Para sostener estos ajiacos ideológicos, el régimen de La Habana ha necesitado tanto controlar la lectura como la escritura. Aunque en ambos casos se han producido avances en Cuba, más allá de casos específicos, géneros mencionados y momentos históricos, aún el Gobierno cubano y los intelectuales que lo defienden fundamentan su política cultural en una administración territorial de la creación y en practicar una aduana ideológica, que permite pasar a unos y a otros no. Si bien lo no publicado en Cuba no puede considerarse sinónimo de lo no leído en la Isla, la presencia de libros, temas y autores marginados no es lo suficientemente fuerte como para romper la lógica de la exclusión.

En este sentido, Cuba entra a formar parte de otro mundo, en buena medida extraño a Occidente: una especie de África, donde al tiempo que existen las condiciones para la preservación de la especie hay una banda de forajidos disfrazados de guardianes de parque, que obedecen las órdenes del gran cazador. Aquí los intentos de desvalorizar el papel del intelectual son más graves por varias razones.

Mientras que, por una parte, las complejas relaciones de los escritores con el proceso revolucionario son aún motivo de disputa en la Isla y el exilio, existe una labor de borrón y cuenta nueva por parte del régimen de La Habana, que pretende diluir la necesidad de una orientación moral y cívica en el país. Se intenta una banalización de la censura: un ministro de cultura que exhibe una melena de antiguos rizos, conciertos de rock y rap, una estatua de John Lennon inaugurada a bombo y platillo, la aparición de obras prohibidas o de autores exiliados ya muertos.

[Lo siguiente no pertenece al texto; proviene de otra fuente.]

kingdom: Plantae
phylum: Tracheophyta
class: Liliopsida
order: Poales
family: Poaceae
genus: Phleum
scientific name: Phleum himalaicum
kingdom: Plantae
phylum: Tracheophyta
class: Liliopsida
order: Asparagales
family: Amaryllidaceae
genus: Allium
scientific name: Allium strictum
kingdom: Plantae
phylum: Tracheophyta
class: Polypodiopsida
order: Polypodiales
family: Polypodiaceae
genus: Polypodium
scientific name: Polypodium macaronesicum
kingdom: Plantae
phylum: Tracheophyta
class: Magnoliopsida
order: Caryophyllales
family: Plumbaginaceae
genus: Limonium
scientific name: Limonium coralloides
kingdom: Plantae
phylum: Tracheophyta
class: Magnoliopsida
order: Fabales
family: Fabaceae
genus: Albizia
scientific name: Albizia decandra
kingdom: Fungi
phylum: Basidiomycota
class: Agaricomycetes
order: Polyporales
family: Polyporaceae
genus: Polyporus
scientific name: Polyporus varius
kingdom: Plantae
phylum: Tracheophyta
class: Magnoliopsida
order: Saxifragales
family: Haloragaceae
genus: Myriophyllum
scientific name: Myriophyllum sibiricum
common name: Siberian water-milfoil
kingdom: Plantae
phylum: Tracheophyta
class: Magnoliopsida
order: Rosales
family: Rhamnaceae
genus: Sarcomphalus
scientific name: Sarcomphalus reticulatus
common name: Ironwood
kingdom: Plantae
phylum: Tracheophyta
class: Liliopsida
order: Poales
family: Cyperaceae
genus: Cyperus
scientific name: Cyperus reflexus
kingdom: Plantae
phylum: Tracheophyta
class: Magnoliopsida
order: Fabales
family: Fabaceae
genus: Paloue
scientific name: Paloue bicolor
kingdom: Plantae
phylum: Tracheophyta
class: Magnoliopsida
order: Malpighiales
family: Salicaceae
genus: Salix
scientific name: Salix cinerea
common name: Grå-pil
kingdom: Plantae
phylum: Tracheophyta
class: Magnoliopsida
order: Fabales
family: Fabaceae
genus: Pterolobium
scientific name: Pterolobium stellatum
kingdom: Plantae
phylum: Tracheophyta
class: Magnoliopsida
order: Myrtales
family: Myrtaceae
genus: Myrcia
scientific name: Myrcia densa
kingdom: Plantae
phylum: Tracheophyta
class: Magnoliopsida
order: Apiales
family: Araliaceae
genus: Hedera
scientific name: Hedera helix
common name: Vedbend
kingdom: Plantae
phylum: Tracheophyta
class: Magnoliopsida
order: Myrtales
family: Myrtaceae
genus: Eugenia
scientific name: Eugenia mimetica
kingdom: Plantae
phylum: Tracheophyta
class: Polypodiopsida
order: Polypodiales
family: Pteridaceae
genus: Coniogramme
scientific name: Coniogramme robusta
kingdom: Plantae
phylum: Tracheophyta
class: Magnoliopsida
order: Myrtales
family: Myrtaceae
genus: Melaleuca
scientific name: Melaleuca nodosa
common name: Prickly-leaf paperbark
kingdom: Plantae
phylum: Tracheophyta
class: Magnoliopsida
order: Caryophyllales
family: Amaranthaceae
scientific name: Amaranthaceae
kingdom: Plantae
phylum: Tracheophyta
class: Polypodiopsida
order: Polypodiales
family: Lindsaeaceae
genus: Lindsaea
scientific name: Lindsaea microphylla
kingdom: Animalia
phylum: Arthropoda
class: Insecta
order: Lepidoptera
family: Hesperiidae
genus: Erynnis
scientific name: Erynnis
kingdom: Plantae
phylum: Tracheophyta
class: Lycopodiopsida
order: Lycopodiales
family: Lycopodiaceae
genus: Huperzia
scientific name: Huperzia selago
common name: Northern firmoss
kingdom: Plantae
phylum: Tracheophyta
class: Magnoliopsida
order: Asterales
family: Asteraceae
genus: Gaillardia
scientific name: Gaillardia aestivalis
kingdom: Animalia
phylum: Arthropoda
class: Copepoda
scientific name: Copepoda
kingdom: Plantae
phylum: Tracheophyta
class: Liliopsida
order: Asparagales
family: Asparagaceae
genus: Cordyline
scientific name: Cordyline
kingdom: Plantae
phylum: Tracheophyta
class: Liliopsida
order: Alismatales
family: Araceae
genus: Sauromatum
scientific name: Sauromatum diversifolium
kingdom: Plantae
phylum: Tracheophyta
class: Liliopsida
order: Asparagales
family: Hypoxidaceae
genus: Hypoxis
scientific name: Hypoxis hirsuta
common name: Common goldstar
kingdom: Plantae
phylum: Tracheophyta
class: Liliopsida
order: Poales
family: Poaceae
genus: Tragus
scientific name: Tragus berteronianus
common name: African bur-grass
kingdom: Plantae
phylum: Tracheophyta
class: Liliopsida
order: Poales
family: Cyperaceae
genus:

Actos y gestos tardíos. Una política de jaulas con las puertas abiertas, pero con vigilantes en las cuatro esquinas. Zoológicos al aire libre para turistas. Como contrapartida, un esfuerzo sistemático por domesticar al grupo. Una táctica de no usar el látigo sino la zanahoria.

Porque a diferencia de Europa, donde la capacidad de influencia de la clase intelectual se vio disminuida a consecuencia de los cambios políticos y sociales —lo que ha beneficiado a gobernantes y empresarios—, en Cuba se asiste a una campaña gubernamental de sustituir la represión contra escritores y artistas, siempre que sea posible, por una permisividad controlada. Difieren las circunstancias, pero el objetivo es el mismo: limitar el poder de un grupo social.

Controlar a los intelectuales sigue siendo un interés del régimen cubano, y no desestima esfuerzos al respecto. El Gobierno de La Habana no se siente seguro. Entre sus temores se encuentra que en cualquier momento el intelectual diga: “A un lado camarada máuser”, y tome la palabra.